Secular Right | Reality & Reason



The Murdoch feeding frenzy

What is the likelihood that non-Murdoch-owned British tabloids did not practice phone hacking?  Exactly the same as the likelihood that they will be investigated for such misdeeds.


  • SFOtter · July 19, 2011 at 4:58 pm

    Don’t think of this as ‘justice for phone hacking’. This is more like ‘getting Capone on tax evasion’. It is an excuse for the UK government to get out from under Murdoch’s thumb.
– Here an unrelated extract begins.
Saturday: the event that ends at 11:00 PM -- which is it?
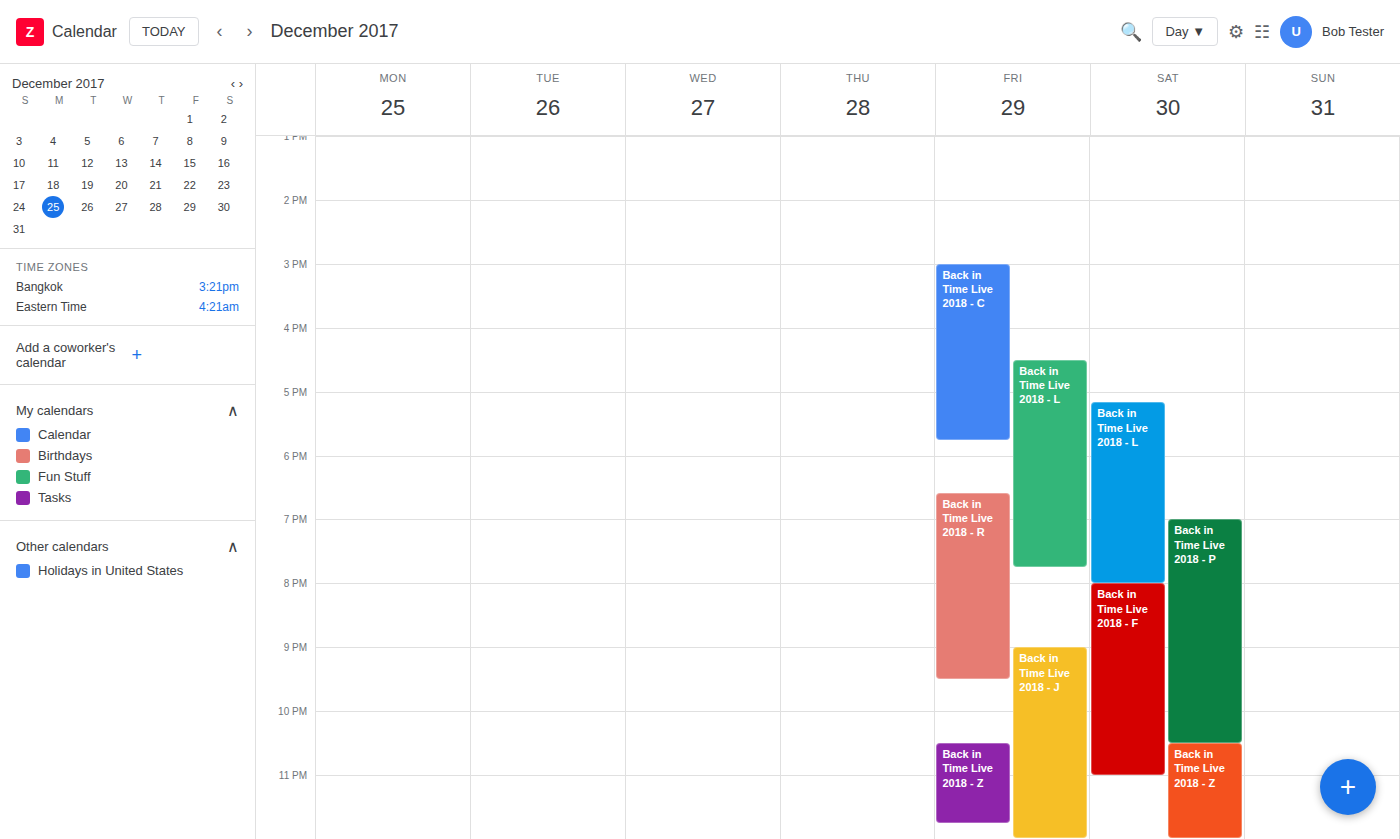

  • Author comment by Andrew Stuttaford · July 19, 2011 at 6:43 pm

    Heather, if you follow a couple of the links included in this post I put up on the Corner a day or so ago, it’ll help answer the question….

  • John · July 20, 2011 at 1:39 am

    I have to admit that I was surprized at the depravity of the press in this. Tapping people’s phones? Not cool at all. And the police covering it up? Even worse. It looks like this was common knowledge in the industry, but I don’t think the typical person knew about it. People ought to spend some time in jail over this.
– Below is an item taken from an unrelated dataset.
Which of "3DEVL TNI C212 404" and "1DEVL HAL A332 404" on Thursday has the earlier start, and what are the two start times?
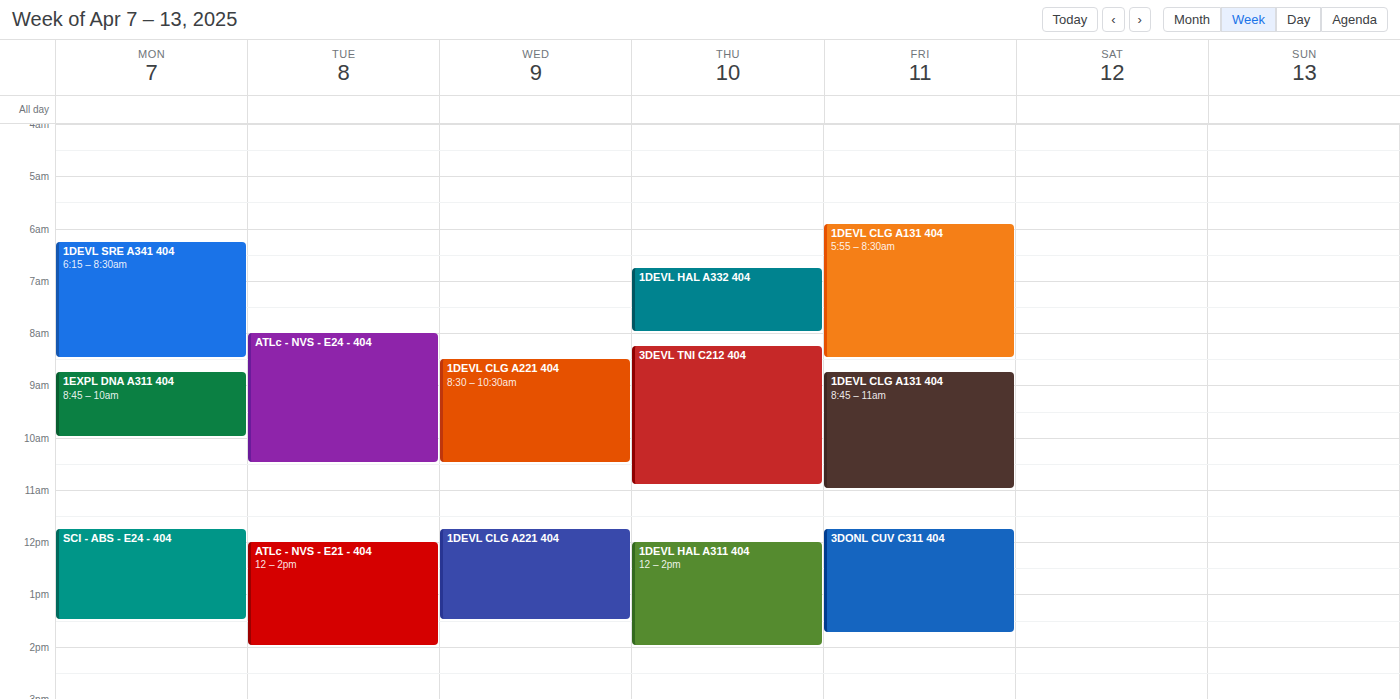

    And again, we have another case of the right thing done for the wrong reason. Of course they are going after Murdoch because he is on the right. Yes, it’s not fair that the other papers aren’t being looked at. Yet, the public outrage from this means it may be more difficulty for anybody, left or right, to get away with this in the future.

  • Polichinello · July 20, 2011 at 2:18 pm

    I agree with John. The stuff being alleged, like hacking and erasing messages from a missing girl’s voicemail, are simply indefensible, reprehensible. We shouldn’t rely on tu quoques, and speculative ones at that.

    As far as the hatred towards Murdoch, it goes a bit deeper than his politics. He’s thrown a lot of elbows. He created this environment.

    There is one bit of real hypocrisy, though. This scandal in England is getting all sorts of play over here by self-interested players, like the NYT, but no one seems to eager to give the same coverage to the Fast and Furious Scandal. Here, the government bungled a sting that led to death–which, by my estimation, is a bit worse than hacking.

  • Sean · July 20, 2011 at 6:33 pm

    “What is the likelihood that non-Murdoch-owned British tabloids did not practice phone hacking? Exactly the same as the likelihood that they will be investigated for such misdeeds.”

    So then, if there is zero likelihood that non-Murdoch tabloids did it, there is zero likelihood they will be investigated? Somehow I doubt that was your intent.

    Speaking of “hacking,” you might consider your metaphors a bit more carefully before posting them. This is just sloppy.

  • cc · July 20, 2011 at 9:56 pm

    If a non-Murdoch owned tabloid did what NOTW did, all it takes is a whistleblower or three to step forward to make an accusation. That’s what got the NOTW investigation underway. Until then, I’ll reserve the right to say that the non-Murdoch tabs did not phone-hack, or at least not nearly to the extent that we’re seeing here.

    I’m open to being proved wrong, though. And if I am, I won’t be surprised.

  • Clark · July 22, 2011 at 5:06 am

    It seems the problem is that (a) everyone did it and (b) all the political parties were involved. What I’m most curious about is what reforms are apt to be implemented. It’d be nice to call up all the heads of major media companies and demand some transparency and explicit reforms to ensure this won’t happen again.

    However what I bet will happen is that after a month of everyone getting their jabs in that it will be in everyones best interest to sweep this under the rug and do little about this.